India will start imposing higher taxes on tobacco products and pan masala from February 1, 2026, after the Union government notified a new excise duty and cess structure, replacing the existing GST compensation cess, news agency PTI reported.
The decision marks a major shift in the taxation regime for so-called “sin goods”. As per a notification issued late Wednesday, the new levies will be charged over and above the applicable Goods and Services Tax (GST).
From February 1, pan masala, cigarettes, tobacco and similar products will attract a GST rate of 40 per cent, while biris will continue to be taxed at 18 per cent under the GST framework.
In addition to GST, pan masala will be subject to a Health and National Security Cess, while tobacco and tobacco-related products will face an additional excise duty, according to notifications issued by the Finance Ministry.
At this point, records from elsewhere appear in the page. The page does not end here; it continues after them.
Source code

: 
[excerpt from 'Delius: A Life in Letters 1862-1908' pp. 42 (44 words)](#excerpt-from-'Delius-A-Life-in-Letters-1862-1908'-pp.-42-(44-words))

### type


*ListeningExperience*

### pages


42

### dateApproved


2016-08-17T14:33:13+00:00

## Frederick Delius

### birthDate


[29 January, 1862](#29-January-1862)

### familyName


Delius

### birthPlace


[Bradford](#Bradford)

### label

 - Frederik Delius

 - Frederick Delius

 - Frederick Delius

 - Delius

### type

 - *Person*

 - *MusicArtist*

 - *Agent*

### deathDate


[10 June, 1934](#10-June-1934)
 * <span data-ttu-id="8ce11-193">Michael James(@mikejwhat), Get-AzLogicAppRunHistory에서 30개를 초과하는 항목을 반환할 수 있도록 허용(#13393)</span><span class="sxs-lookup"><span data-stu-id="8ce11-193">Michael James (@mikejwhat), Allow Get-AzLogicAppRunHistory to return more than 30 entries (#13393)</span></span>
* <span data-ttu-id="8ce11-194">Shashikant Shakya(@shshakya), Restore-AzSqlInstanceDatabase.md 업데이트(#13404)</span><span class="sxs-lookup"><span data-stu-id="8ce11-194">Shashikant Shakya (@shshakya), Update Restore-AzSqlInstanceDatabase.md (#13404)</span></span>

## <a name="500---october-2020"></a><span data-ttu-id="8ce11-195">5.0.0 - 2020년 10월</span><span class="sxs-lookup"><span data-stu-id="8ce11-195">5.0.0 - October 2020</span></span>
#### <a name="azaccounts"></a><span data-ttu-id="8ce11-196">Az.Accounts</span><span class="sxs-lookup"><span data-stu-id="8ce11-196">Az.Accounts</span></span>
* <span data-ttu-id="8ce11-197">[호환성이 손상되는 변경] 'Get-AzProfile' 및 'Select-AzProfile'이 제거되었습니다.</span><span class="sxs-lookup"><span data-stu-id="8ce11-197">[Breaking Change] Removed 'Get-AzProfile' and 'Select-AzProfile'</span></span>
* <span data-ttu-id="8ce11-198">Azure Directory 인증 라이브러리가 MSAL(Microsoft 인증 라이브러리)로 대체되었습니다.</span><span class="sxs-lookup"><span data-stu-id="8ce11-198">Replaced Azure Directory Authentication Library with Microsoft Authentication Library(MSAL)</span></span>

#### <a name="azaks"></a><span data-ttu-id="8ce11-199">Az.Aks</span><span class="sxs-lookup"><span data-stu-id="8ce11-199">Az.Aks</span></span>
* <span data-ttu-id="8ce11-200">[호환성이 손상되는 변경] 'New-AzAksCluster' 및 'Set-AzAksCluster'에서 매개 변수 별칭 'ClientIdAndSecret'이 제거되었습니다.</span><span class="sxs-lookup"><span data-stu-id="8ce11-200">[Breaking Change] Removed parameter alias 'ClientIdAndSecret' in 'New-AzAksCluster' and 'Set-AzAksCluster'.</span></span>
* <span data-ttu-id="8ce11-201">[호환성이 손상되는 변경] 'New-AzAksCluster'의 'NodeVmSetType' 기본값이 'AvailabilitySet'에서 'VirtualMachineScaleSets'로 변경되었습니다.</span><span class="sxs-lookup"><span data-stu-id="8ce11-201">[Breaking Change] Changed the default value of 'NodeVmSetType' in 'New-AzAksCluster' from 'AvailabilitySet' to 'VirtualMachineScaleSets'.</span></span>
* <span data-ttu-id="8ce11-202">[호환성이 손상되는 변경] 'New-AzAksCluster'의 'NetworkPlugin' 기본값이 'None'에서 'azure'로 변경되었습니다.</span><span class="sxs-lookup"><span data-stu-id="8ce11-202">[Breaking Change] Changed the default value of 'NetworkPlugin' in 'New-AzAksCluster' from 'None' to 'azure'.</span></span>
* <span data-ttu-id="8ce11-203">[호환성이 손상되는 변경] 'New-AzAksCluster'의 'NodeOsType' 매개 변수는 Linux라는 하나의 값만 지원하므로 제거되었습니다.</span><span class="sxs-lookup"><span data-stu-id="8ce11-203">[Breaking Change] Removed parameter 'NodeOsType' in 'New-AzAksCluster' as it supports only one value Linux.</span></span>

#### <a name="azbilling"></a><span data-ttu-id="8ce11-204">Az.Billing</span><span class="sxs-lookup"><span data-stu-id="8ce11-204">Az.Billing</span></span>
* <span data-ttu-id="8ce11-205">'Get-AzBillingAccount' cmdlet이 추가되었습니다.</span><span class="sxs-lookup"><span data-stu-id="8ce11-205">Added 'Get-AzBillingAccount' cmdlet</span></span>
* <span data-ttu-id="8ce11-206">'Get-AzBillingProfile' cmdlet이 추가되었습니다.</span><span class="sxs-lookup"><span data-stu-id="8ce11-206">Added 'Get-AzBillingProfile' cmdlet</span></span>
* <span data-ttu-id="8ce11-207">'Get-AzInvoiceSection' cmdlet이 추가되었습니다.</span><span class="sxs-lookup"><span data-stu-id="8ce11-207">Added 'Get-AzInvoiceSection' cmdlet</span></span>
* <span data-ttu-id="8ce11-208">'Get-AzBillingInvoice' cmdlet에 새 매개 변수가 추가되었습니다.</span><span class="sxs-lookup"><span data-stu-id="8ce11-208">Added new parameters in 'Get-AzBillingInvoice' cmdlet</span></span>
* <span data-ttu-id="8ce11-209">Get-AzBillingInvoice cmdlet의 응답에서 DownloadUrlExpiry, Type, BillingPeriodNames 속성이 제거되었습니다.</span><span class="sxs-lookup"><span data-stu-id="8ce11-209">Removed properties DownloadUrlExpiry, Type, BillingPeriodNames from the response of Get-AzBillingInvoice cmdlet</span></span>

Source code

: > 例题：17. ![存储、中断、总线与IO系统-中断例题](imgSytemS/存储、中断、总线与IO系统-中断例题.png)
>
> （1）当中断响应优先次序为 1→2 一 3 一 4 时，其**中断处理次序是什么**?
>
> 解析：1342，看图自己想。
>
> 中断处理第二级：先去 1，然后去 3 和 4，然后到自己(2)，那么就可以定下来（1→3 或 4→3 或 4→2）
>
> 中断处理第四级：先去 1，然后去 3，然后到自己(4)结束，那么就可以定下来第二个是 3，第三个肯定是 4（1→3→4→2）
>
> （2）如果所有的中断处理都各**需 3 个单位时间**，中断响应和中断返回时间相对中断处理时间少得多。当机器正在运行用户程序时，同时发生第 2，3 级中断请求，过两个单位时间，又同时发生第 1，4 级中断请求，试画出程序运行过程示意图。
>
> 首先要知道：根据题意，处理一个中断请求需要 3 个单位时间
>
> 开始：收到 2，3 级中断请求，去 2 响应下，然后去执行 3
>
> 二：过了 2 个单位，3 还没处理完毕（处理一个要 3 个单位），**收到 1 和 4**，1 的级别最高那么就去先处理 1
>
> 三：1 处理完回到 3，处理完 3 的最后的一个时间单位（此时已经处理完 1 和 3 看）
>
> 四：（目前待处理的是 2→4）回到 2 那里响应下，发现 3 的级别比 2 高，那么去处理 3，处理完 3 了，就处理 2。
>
These levies will replace the GST compensation cess, which is currently imposed at varying rates on tobacco and pan masala.
The Finance Ministry has also notified the Chewing Tobacco, Jarda Scented Tobacco and Gutkha Packing Machines (Capacity Determination and Collection of Duty) Rules, 2026. The new rules outline the process for assessing production capacity and collecting duty from manufacturers, signalling tighter regulatory oversight of the sector.
The move follows Parliament’s approval in December of two Bills that cleared the way for levying the Health and National Security Cess on pan masala and an additional excise duty on tobacco products. With legislative approval in place, the Centre has now fixed February 1, 2026, as the implementation date.
As part of the transition, the GST compensation cess on tobacco and pan masala will be withdrawn from the same date. The compensation cess was originally introduced to offset revenue losses faced by states after the rollout of GST.
By replacing the compensation cess with a combination of cess and excise duty, the Centre has reworked the tax structure while keeping the overall tax burden high on products considered harmful to public health. The new regime is expected to impact manufacturers, pricing and consumption patterns once it comes into effect early next year.